Which lines of the material below contain the string "determined"? Gather all of them, treating uppercase and lowercase as different.

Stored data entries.
========================================
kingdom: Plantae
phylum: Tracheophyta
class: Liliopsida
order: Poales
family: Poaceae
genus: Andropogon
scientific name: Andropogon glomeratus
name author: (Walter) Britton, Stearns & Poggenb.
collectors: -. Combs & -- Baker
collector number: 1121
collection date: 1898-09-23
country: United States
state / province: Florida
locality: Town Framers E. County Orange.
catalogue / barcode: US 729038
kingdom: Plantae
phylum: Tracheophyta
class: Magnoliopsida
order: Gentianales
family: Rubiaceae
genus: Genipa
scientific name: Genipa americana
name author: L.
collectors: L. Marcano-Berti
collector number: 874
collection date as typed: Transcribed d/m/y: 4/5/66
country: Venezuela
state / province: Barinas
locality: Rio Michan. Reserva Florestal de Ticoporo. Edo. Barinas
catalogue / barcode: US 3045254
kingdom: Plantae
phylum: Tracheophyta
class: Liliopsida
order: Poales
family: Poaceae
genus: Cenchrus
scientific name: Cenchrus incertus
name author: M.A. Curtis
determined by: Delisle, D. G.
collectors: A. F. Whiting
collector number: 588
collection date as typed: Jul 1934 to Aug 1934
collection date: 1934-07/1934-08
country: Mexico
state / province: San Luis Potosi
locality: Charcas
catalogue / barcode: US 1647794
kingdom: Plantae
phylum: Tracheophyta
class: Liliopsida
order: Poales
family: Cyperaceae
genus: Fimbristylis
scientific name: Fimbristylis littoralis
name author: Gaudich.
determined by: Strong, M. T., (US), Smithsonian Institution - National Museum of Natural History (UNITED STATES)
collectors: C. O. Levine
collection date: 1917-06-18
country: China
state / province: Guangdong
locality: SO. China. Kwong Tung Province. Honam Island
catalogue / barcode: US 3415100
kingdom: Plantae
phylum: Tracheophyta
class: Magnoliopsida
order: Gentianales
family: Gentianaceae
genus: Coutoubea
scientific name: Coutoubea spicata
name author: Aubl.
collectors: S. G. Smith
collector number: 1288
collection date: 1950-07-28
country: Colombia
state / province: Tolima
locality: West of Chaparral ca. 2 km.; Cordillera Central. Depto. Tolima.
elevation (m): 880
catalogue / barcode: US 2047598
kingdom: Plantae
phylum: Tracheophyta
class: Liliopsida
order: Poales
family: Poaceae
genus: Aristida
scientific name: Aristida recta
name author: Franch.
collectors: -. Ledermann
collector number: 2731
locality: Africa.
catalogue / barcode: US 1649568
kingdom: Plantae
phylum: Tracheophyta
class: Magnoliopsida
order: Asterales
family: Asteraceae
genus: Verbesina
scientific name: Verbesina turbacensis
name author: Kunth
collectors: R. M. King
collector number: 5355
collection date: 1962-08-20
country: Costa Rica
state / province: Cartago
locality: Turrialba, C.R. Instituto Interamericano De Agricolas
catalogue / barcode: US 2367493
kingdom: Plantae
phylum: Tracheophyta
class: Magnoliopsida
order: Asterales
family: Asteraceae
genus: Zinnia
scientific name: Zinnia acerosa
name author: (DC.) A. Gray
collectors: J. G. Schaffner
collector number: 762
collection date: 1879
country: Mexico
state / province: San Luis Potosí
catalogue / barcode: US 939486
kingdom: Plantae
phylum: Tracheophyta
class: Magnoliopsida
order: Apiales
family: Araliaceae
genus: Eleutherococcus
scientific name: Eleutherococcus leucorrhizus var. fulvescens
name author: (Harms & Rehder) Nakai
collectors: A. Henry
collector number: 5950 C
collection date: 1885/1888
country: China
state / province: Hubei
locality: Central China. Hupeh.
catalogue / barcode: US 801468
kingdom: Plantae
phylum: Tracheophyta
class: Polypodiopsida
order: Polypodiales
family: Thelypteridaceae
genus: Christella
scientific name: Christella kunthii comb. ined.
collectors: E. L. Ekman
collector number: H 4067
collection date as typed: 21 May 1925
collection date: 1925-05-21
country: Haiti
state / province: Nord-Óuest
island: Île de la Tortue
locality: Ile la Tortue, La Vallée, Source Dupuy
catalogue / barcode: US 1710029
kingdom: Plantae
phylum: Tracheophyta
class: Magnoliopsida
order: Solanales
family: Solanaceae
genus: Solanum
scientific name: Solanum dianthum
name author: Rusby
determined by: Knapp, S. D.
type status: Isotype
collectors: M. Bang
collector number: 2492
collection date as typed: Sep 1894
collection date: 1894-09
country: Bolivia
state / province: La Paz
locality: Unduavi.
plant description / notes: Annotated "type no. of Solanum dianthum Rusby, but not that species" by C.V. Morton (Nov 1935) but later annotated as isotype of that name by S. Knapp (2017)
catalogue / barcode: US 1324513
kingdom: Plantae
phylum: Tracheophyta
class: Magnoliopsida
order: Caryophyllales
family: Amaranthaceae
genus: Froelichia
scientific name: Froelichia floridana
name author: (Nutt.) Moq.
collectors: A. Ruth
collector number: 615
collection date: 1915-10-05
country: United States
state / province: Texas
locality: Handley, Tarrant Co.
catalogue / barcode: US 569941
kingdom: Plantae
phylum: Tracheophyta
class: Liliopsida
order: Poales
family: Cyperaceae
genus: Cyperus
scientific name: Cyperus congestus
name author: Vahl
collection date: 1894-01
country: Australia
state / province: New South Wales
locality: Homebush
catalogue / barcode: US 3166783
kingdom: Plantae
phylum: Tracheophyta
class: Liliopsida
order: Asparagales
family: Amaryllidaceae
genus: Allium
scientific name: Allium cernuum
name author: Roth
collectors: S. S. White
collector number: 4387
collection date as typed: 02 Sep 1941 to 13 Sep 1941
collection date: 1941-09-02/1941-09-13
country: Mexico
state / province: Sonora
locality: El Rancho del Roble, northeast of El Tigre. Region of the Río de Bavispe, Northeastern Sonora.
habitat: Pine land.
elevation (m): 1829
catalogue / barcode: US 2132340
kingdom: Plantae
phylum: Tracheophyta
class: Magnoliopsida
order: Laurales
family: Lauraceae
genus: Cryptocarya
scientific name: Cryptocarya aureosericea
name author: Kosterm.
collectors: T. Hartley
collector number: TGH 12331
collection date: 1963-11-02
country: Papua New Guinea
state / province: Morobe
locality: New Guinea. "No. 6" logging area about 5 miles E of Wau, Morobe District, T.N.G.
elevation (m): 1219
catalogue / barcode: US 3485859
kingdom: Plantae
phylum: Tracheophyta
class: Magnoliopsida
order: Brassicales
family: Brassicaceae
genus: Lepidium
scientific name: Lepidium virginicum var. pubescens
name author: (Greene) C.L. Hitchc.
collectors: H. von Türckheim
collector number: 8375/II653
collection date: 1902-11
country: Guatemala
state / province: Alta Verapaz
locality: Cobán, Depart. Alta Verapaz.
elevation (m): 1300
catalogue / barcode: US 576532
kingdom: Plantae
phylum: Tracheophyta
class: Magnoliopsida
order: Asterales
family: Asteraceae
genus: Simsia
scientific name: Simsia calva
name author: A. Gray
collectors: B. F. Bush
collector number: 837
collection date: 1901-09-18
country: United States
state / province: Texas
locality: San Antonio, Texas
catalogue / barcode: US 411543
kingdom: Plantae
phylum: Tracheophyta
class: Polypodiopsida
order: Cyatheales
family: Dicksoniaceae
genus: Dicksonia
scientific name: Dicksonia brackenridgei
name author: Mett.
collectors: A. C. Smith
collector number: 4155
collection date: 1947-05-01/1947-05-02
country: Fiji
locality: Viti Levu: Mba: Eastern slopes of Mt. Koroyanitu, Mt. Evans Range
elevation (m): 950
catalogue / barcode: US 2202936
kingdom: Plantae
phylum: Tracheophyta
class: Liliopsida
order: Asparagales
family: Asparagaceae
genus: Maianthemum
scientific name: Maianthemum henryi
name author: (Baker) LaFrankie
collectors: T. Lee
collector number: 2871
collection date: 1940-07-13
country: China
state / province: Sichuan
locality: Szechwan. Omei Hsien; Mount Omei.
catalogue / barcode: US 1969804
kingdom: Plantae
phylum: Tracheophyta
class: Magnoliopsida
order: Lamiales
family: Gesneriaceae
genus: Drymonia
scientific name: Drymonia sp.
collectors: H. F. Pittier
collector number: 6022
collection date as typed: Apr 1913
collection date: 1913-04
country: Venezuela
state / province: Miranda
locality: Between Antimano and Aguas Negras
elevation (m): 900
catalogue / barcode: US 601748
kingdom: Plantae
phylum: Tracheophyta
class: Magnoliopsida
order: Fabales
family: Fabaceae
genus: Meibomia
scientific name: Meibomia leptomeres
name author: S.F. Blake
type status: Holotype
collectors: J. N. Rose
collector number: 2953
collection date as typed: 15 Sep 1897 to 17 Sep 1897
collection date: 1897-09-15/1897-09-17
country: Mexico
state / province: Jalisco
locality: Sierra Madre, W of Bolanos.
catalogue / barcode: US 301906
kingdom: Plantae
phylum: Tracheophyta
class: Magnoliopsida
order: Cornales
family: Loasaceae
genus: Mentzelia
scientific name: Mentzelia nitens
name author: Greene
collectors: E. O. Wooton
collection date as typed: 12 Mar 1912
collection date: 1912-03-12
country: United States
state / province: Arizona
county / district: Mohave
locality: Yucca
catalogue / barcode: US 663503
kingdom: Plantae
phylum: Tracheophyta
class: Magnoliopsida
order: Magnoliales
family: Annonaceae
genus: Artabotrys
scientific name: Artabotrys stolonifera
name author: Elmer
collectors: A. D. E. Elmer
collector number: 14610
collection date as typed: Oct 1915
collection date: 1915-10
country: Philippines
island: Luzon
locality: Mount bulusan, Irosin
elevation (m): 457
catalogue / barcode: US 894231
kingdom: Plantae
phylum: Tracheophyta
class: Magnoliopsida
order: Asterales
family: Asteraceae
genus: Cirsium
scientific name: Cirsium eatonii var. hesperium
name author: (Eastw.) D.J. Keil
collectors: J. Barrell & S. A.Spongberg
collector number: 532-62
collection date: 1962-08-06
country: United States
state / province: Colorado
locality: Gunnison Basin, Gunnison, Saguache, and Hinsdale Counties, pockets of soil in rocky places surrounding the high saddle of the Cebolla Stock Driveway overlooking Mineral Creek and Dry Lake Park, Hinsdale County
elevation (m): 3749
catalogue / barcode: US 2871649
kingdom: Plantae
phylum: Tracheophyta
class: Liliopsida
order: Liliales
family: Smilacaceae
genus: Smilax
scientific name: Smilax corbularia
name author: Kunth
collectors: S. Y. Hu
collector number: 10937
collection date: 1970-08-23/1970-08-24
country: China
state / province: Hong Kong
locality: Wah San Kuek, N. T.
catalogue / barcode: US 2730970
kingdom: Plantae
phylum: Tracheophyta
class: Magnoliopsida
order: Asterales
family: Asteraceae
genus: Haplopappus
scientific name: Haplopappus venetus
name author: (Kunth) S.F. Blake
========================================
Answer.
determined by: Delisle, D. G.
determined by: Strong, M. T., (US), Smithsonian Institution - National Museum of Natural History (UNITED STATES)
determined by: Knapp, S. D.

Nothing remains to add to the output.